By Connor Lokar on Mar 16, 2020 12:49:31 PM
The COVID-19 outbreak has generated a crisis mentality that is gripping much of the world and our client base, regardless of whether the mortality statistics support such a response. In our view, there are three ways to respond to a crisis: succumb to it, survive it, or leverage it to your advantage. As the scope of the outbreak is coming into focus, it is time for us to make sure our clients find themselves in the latter grouping.
Descending interest rates are an early outcome – and opportunity – presented by COVID-19, as investors seek safety from the battered equities market by pouring into fixed-income securities. Ten-year Treasury yields closed February at 1.17% and have tumbled even lower in March, dropping to all-time lows before ticking up again as of this writing. This came in concert with successive emergency rate cuts by the Federal Reserve. Demand for US Treasuries is pushing bond prices up and yields down, making this an excellent time to leverage up and make purchases that will help you grow your business when the economic cycle transitions back to rise. Costs are often lower at the bottom of the business cycle – not just for capital, but also for physical assets and capital equipment. Leveraging the uncertainty in this cycle may allow you to secure concessions from vendors or contractors that may have been inconceivable just 12 months ago, as well as finance your purchases at extraordinarily low rates. Think about your bottlenecks – they could be plaguing you right now – or anything that held your business back during the last peak of the business cycle in late 2018. For some, mitigating these obstacles could mean supplementing an aging fleet of trucks or vans; for others it may be replacing aging, breakdown-prone capital assets or even expanding physical office space to handle the rising head counts that will support expanding business.

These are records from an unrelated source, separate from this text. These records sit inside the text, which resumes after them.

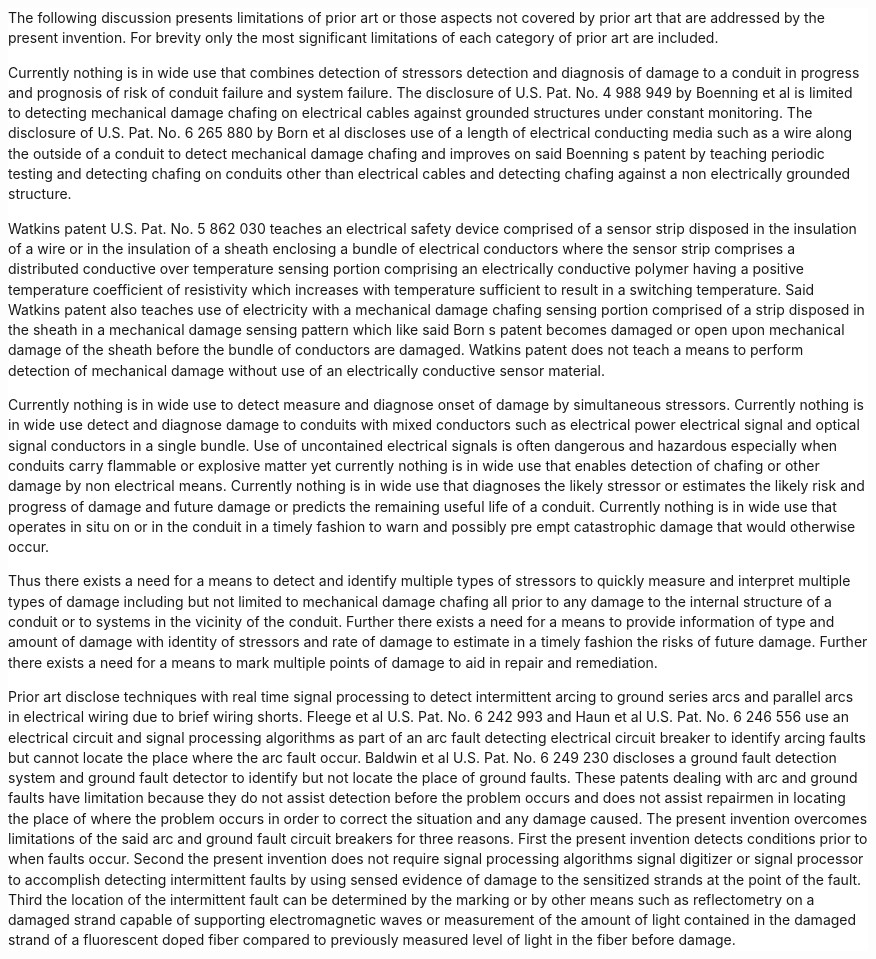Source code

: The following discussion presents limitations of prior art or those aspects not covered by prior art that are addressed by the present invention. For brevity only the most significant limitations of each category of prior art are included.

Currently nothing is in wide use that combines detection of stressors detection and diagnosis of damage to a conduit in progress and prognosis of risk of conduit failure and system failure. The disclosure of U.S. Pat. No. 4 988 949 by Boenning et al is limited to detecting mechanical damage chafing on electrical cables against grounded structures under constant monitoring. The disclosure of U.S. Pat. No. 6 265 880 by Born et al discloses use of a length of electrical conducting media such as a wire along the outside of a conduit to detect mechanical damage chafing and improves on said Boenning s patent by teaching periodic testing and detecting chafing on conduits other than electrical cables and detecting chafing against a non electrically grounded structure.

Watkins patent U.S. Pat. No. 5 862 030 teaches an electrical safety device comprised of a sensor strip disposed in the insulation of a wire or in the insulation of a sheath enclosing a bundle of electrical conductors where the sensor strip comprises a distributed conductive over temperature sensing portion comprising an electrically conductive polymer having a positive temperature coefficient of resistivity which increases with temperature sufficient to result in a switching temperature. Said Watkins patent also teaches use of electricity with a mechanical damage chafing sensing portion comprised of a strip disposed in the sheath in a mechanical damage sensing pattern which like said Born s patent becomes damaged or open upon mechanical damage of the sheath before the bundle of conductors are damaged. Watkins patent does not teach a means to perform detection of mechanical damage without use of an electrically conductive sensor material.

Currently nothing is in wide use to detect measure and diagnose onset of damage by simultaneous stressors. Currently nothing is in wide use detect and diagnose damage to conduits with mixed conductors such as electrical power electrical signal and optical signal conductors in a single bundle. Use of uncontained electrical signals is often dangerous and hazardous especially when conduits carry flammable or explosive matter yet currently nothing is in wide use that enables detection of chafing or other damage by non electrical means. Currently nothing is in wide use that diagnoses the likely stressor or estimates the likely risk and progress of damage and future damage or predicts the remaining useful life of a conduit. Currently nothing is in wide use that operates in situ on or in the conduit in a timely fashion to warn and possibly pre empt catastrophic damage that would otherwise occur.

Thus there exists a need for a means to detect and identify multiple types of stressors to quickly measure and interpret multiple types of damage including but not limited to mechanical damage chafing all prior to any damage to the internal structure of a conduit or to systems in the vicinity of the conduit. Further there exists a need for a means to provide information of type and amount of damage with identity of stressors and rate of damage to estimate in a timely fashion the risks of future damage. Further there exists a need for a means to mark multiple points of damage to aid in repair and remediation.

Prior art disclose techniques with real time signal processing to detect intermittent arcing to ground series arcs and parallel arcs in electrical wiring due to brief wiring shorts. Fleege et al U.S. Pat. No. 6 242 993 and Haun et al U.S. Pat. No. 6 246 556 use an electrical circuit and signal processing algorithms as part of an arc fault detecting electrical circuit breaker to identify arcing faults but cannot locate the place where the arc fault occur. Baldwin et al U.S. Pat. No. 6 249 230 discloses a ground fault detection system and ground fault detector to identify but not locate the place of ground faults. These patents dealing with arc and ground faults have limitation because they do not assist detection before the problem occurs and does not assist repairmen in locating the place of where the problem occurs in order to correct the situation and any damage caused. The present invention overcomes limitations of the said arc and ground fault circuit breakers for three reasons. First the present invention detects conditions prior to when faults occur. Second the present invention does not require signal processing algorithms signal digitizer or signal processor to accomplish detecting intermittent faults by using sensed evidence of damage to the sensitized strands at the point of the fault. Third the location of the intermittent fault can be determined by the marking or by other means such as reflectometry on a damaged strand capable of supporting electromagnetic waves or measurement of the amount of light contained in the damaged strand of a fluorescent doped fiber compared to previously measured level of light in the fiber before damage.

There is also personal opportunity in this crisis, perhaps for yourself or your children. Conventional mortgage rates are closely associated with long-term bond yields, so Treasury yields' recent descent to record lows has naturally translated to declining mortgage rates as well. This is likely to bolster an already red-hot US housing market heading into the peak season this spring. Yes, some would-be buyers may react negatively to the fear and noise generated by COVID-19 and sit on the sidelines this spring, leaving more room for the bold to buy in an inventory-strapped market.
As in everything, there will be wins and losses. There will be some definite losses in the COVID-19 crisis – most significantly, the loss of life – but the crisis will present very real opportunities in 2020 as well. Fortune favors the bold.